**Data provided**:
++++
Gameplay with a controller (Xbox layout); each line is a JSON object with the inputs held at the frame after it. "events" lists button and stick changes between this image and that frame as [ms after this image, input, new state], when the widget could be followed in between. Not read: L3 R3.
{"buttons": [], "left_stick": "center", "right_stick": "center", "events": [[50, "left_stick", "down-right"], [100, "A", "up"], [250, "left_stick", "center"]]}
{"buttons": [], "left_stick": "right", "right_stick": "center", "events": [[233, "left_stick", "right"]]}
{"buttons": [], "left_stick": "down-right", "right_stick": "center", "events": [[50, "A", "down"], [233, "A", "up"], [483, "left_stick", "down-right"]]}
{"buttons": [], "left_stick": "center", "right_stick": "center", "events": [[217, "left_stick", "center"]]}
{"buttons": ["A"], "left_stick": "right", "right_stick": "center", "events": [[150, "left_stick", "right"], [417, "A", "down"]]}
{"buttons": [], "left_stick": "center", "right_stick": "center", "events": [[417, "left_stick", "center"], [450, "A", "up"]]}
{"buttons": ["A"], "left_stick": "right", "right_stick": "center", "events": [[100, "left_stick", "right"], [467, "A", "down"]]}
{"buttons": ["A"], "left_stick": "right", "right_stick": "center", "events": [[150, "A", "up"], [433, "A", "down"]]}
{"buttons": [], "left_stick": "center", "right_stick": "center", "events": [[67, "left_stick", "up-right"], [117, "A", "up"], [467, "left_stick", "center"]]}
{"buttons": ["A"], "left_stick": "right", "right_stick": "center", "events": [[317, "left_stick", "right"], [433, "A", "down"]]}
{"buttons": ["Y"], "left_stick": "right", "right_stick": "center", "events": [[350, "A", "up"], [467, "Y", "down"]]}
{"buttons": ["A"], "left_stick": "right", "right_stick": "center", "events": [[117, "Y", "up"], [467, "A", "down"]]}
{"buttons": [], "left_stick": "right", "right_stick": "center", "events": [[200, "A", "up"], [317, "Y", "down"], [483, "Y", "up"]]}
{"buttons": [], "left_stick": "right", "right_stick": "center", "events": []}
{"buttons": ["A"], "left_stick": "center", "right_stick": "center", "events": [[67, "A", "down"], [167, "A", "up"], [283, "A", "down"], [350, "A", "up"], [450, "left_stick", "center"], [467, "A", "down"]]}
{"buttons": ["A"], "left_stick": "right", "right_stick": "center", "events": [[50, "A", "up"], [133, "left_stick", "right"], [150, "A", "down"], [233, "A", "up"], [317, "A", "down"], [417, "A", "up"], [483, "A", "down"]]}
++++
**Required work**:
All of the material should be given again, character for character.

**Exercise solution**:
Gameplay with a controller (Xbox layout); each line is a JSON object with the inputs held at the frame after it. "events" lists button and stick changes between this image and that frame as [ms after this image, input, new state], when the widget could be followed in between. Not read: L3 R3.
{"buttons": [], "left_stick": "center", "right_stick": "center", "events": [[50, "left_stick", "down-right"], [100, "A", "up"], [250, "left_stick", "center"]]}
{"buttons": [], "left_stick": "right", "right_stick": "center", "events": [[233, "left_stick", "right"]]}
{"buttons": [], "left_stick": "down-right", "right_stick": "center", "events": [[50, "A", "down"], [233, "A", "up"], [483, "left_stick", "down-right"]]}
{"buttons": [], "left_stick": "center", "right_stick": "center", "events": [[217, "left_stick", "center"]]}
{"buttons": ["A"], "left_stick": "right", "right_stick": "center", "events": [[150, "left_stick", "right"], [417, "A", "down"]]}
{"buttons": [], "left_stick": "center", "right_stick": "center", "events": [[417, "left_stick", "center"], [450, "A", "up"]]}
{"buttons": ["A"], "left_stick": "right", "right_stick": "center", "events": [[100, "left_stick", "right"], [467, "A", "down"]]}
{"buttons": ["A"], "left_stick": "right", "right_stick": "center", "events": [[150, "A", "up"], [433, "A", "down"]]}
{"buttons": [], "left_stick": "center", "right_stick": "center", "events": [[67, "left_stick", "up-right"], [117, "A", "up"], [467, "left_stick", "center"]]}
{"buttons": ["A"], "left_stick": "right", "right_stick": "center", "events": [[317, "left_stick", "right"], [433, "A", "down"]]}
{"buttons": ["Y"], "left_stick": "right", "right_stick": "center", "events": [[350, "A", "up"], [467, "Y", "down"]]}
{"buttons": ["A"], "left_stick": "right", "right_stick": "center", "events": [[117, "Y", "up"], [467, "A", "down"]]}
{"buttons": [], "left_stick": "right", "right_stick": "center", "events": [[200, "A", "up"], [317, "Y", "down"], [483, "Y", "up"]]}
{"buttons": [], "left_stick": "right", "right_stick": "center", "events": []}
{"buttons": ["A"], "left_stick": "center", "right_stick": "center", "events": [[67, "A", "down"], [167, "A", "up"], [283, "A", "down"], [350, "A", "up"], [450, "left_stick", "center"], [467, "A", "down"]]}
{"buttons": ["A"], "left_stick": "right", "right_stick": "center", "events": [[50, "A", "up"], [133, "left_stick", "right"], [150, "A", "down"], [233, "A", "up"], [317, "A", "down"], [417, "A", "up"], [483, "A", "down"]]}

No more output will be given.